The best part about the book is that it not only explains the concepts well, but also gives practical examples and code snippets to follow through. Although, I personally didn't replicate all the examples, it was valuable to see how the code functioned.
If I were to dock points, it would only be because certain systems aren't really explained in understandable terms (Google is your best friend then). In some chapters, I could see the author reduced effort as chapter content was simply replicated from the open source description or documentation pages.
This is a great overview of the various tools/technologies that make up the Hadoop ecosystem. Each chapter that covers a different tool/technology is a good overview of each. Each area is quickly finding a slew of of books on each individually, but I still find this is a good place to start. With a fourth edition coming soon (available in pre-release online), it's nice to see that they're trying to keep this up to date as the technology changes.
This is best Hadoop book. Brief introduction of all related tools e.g. Hive/Pig/HBase/ZooKeeper/Sqoop 1. Initial 10 chapters are devoted for Hadoop. 2. Writing Map/Reduce programs using the given online reference is enough; this books is just good to understand the internals of these operations. 3. Best is to start referring Apache Hadoop developer reference along with Hadoop stand alone setup. 4. Book is helpful to get more deeper into the Hadoop Logic.
The layout is confusing and non-intuitive.
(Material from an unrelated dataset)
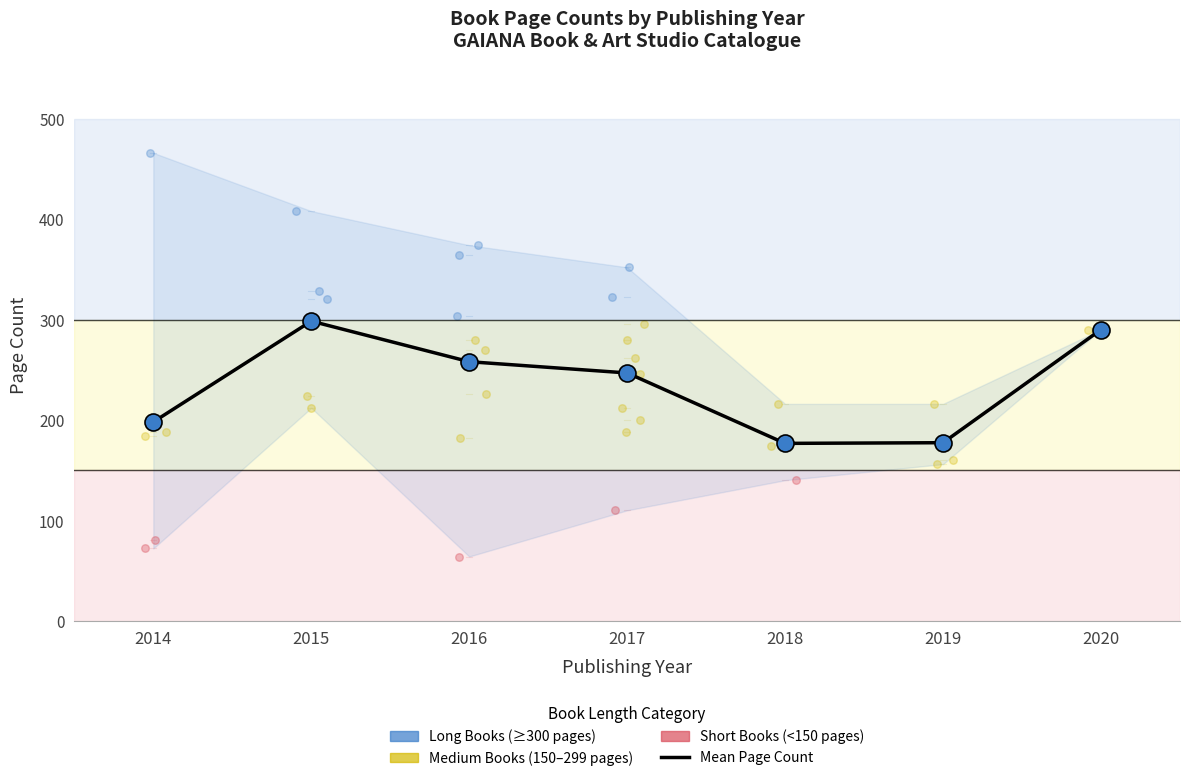

What is the change in value from 2017 to 2019?

-69.5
The writing often omits important points. And there is much space given over to specific technologies and not to general Hadoop understanding and programming.
Good book on basics of Hadoop (HDFS, MapReduce & other related technologies). This book provides all necessary details to start work with Hadoop, program using it, administer, etc.
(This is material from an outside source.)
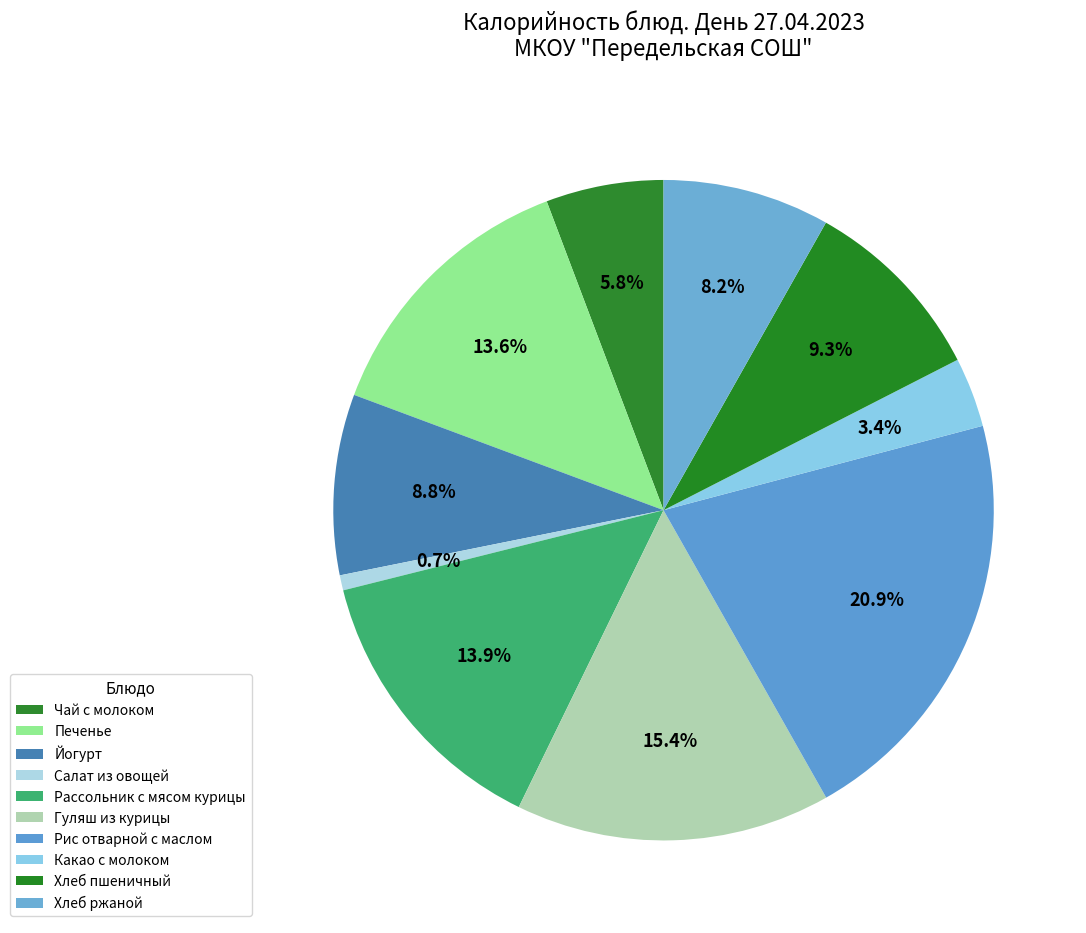

How many slices are in this pie chart?

10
I actually read 1st edition as well, but I found many new & useful additions in new edition
Pretty good summary. Hadoop and it's ecosystem are incredibly complex. I'd be terrified to deploy it without reading this book first. I guess I'm still pretty terrified, but markedly less so.
Some of the writing was a bit wonky, but overall really good.
I relied heavily on this text to prepare my Hadoop talk for the Boulder Java User's Group. The examples and explanation for the myriad parts of Hadoop were clear and concise.
Highly recommend the book if you want to get up to speed on Hadoop.
Best book to dive into Hadoop world. Of course hadoop API evolves pretty fast, but I was able with minor changes to launch most of code samples. Very handy, especially provides guidance to use local/dev mode to start immediate implementation of M/R stuff
Świetna jako przegląd technoligii związanych z Hadoopem, wyjątkowo mizerna jako źródło przykładów kodu i zastosowań (bo "200 sposobów na wyliczenie temperatury maksymalnej" to nie jest to czego oczekiwałem).
This book is really fantastic! It's a complete reference on Hadoop ecosystem, and should be first point of contact for the person playing with Hadoop. Content and writing style is really approachable -- I wish that other technical authors are able to write on the same level as Tom White does.
Flawless from a technical point of view. Didn't give more stars because I've found more inspirational material, but this one gets the job done on what is meant to do: giving you the technical details of the Hadoop ecosystem. Not sure, however, if it will stand the test of time
I found this book more helpful and detailed than the Hadoop in Action book I had read earlier. It was better at explaining the setup and the purpose of the various Hadoop services and config files.